→ **Assignment**
Transcribe the records below from the first line to the line that includes "fruit: none [206,559,250,601]", inclusive, and omit the pictures.

→ **Records supplied**

= = = =

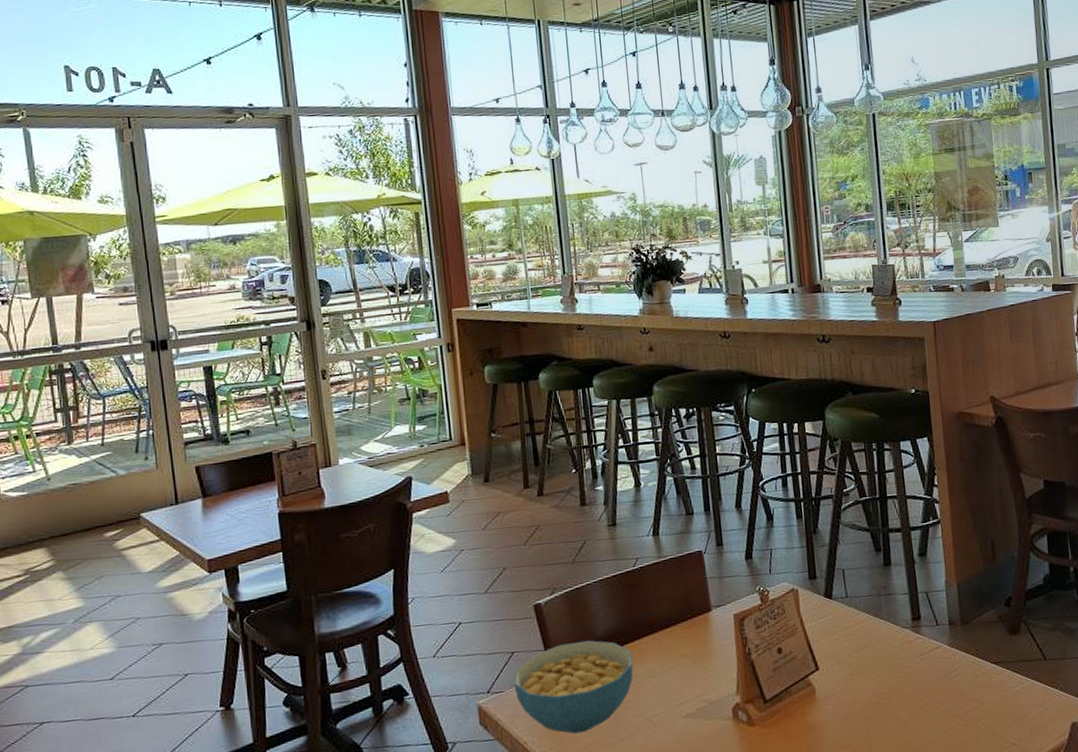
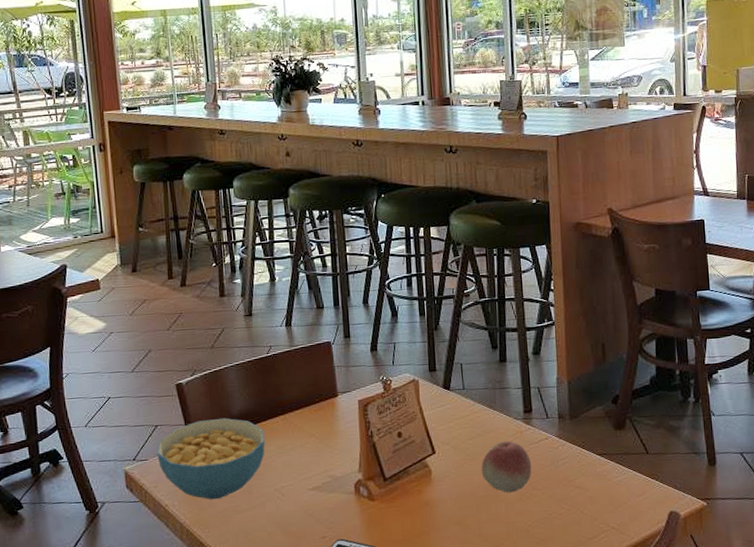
fruit: none [868,652,924,711] -> present [481,441,532,493]

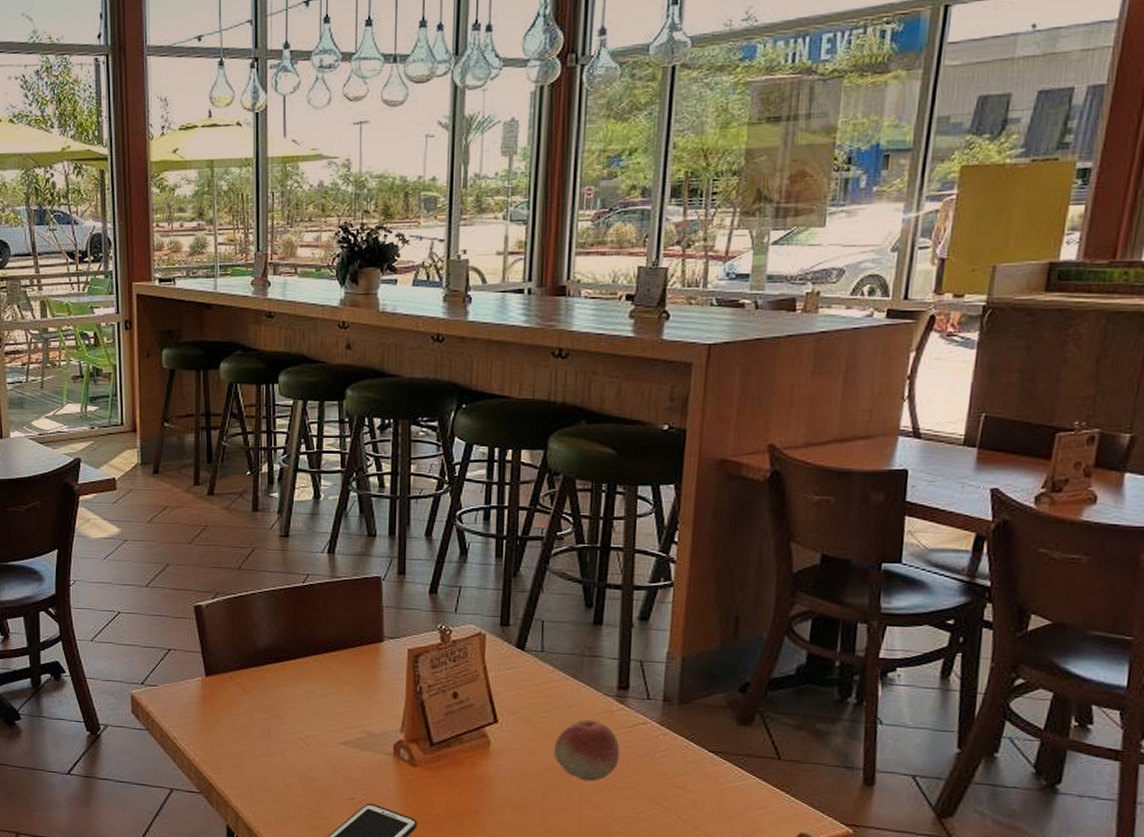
cereal bowl: present [157,417,265,500] -> none [168,649,292,740]

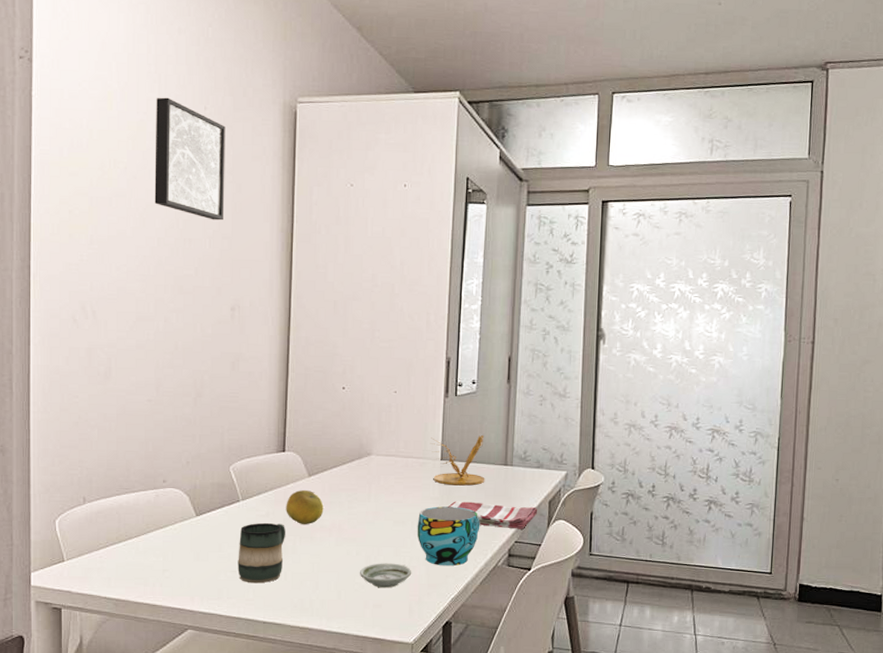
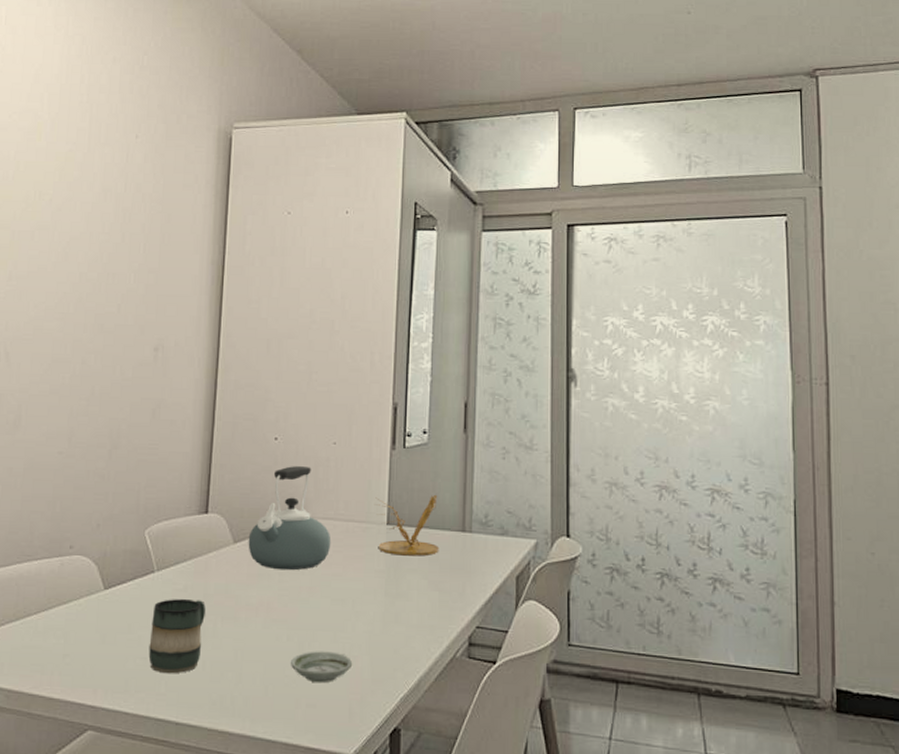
wall art: present [154,97,226,221] -> none [78,126,157,253]
fruit: present [286,489,324,524] -> none [206,559,250,601]
kettle: none [321,411,393,499] -> present [248,466,331,571]
cup: present [417,506,480,566] -> none [358,581,434,656]
dish towel: present [448,501,537,530] -> none [396,575,502,612]

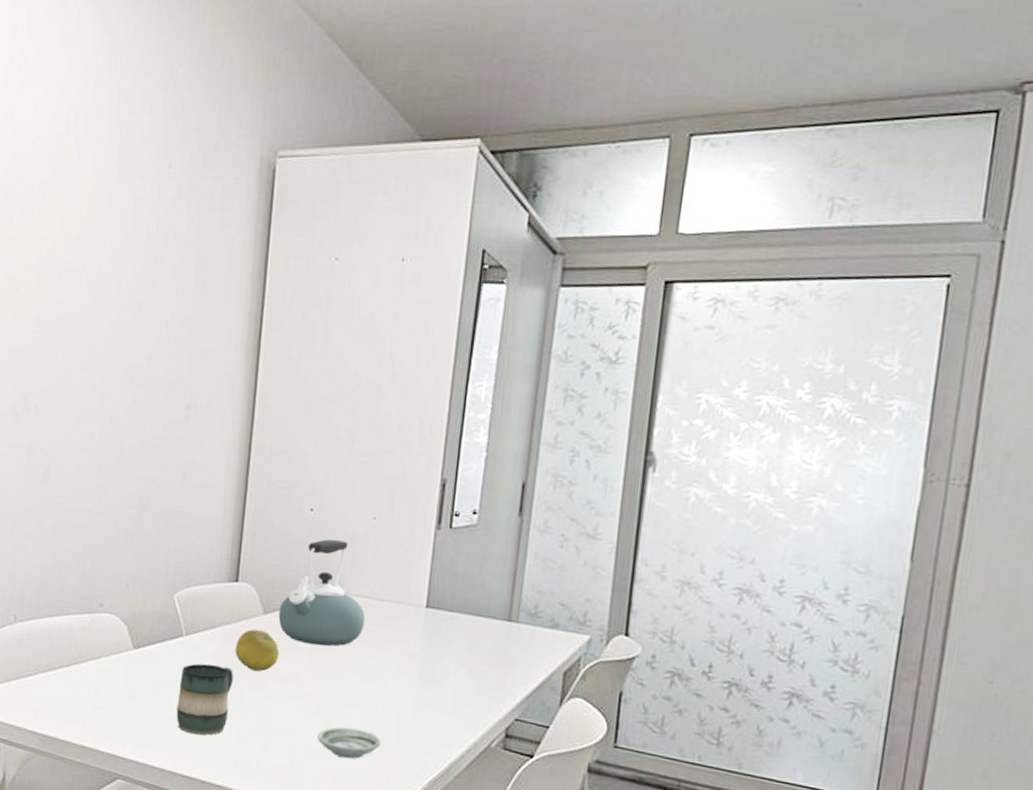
fruit: none [206,559,250,601] -> present [235,629,280,672]
plant: present [375,495,439,556] -> none [415,578,484,643]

= = = =

→ **Solution**
fruit: none [868,652,924,711] -> present [481,441,532,493]

cereal bowl: present [157,417,265,500] -> none [168,649,292,740]

wall art: present [154,97,226,221] -> none [78,126,157,253]
fruit: present [286,489,324,524] -> none [206,559,250,601]
kettle: none [321,411,393,499] -> present [248,466,331,571]
cup: present [417,506,480,566] -> none [358,581,434,656]
dish towel: present [448,501,537,530] -> none [396,575,502,612]

fruit: none [206,559,250,601] -> present [235,629,280,672]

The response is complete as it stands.